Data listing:
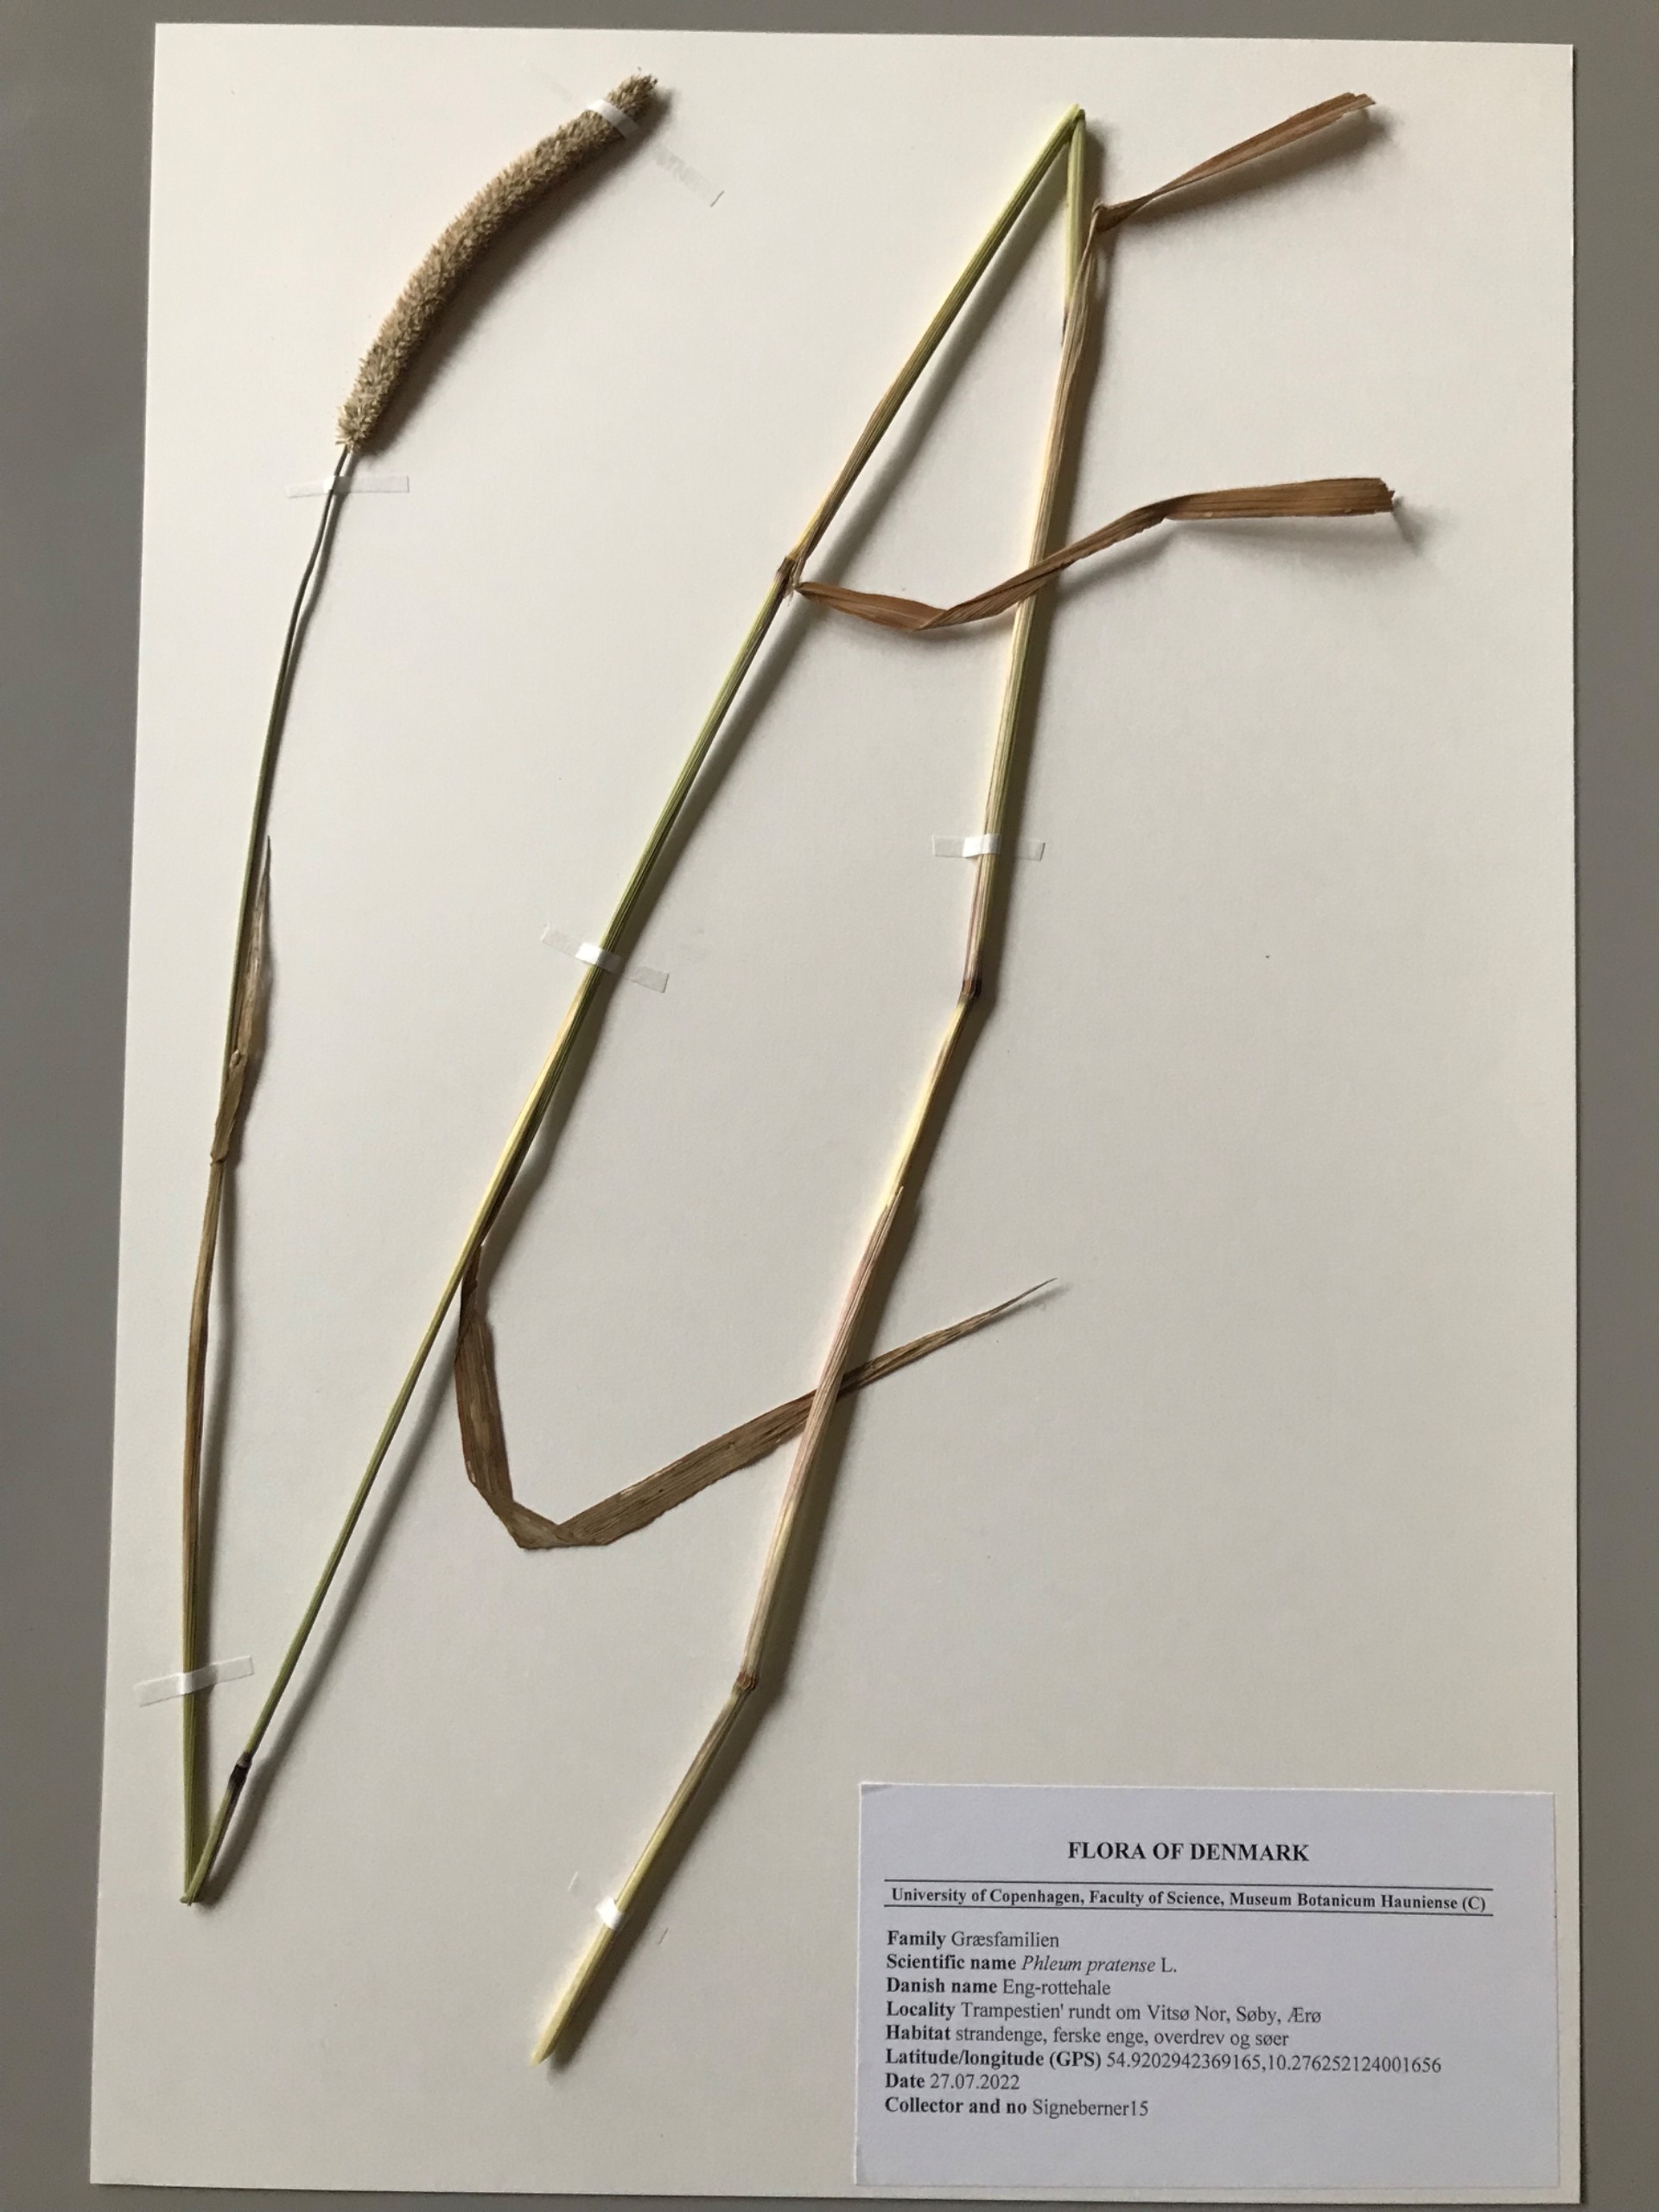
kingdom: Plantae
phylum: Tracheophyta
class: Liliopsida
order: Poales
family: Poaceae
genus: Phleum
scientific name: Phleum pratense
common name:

...

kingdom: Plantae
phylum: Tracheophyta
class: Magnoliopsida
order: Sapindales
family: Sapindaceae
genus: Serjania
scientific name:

EXERCISE AIM: Count the lines in the rows above that contain the word "name". Reply with the number only.

SOLVED EXERCISE: 3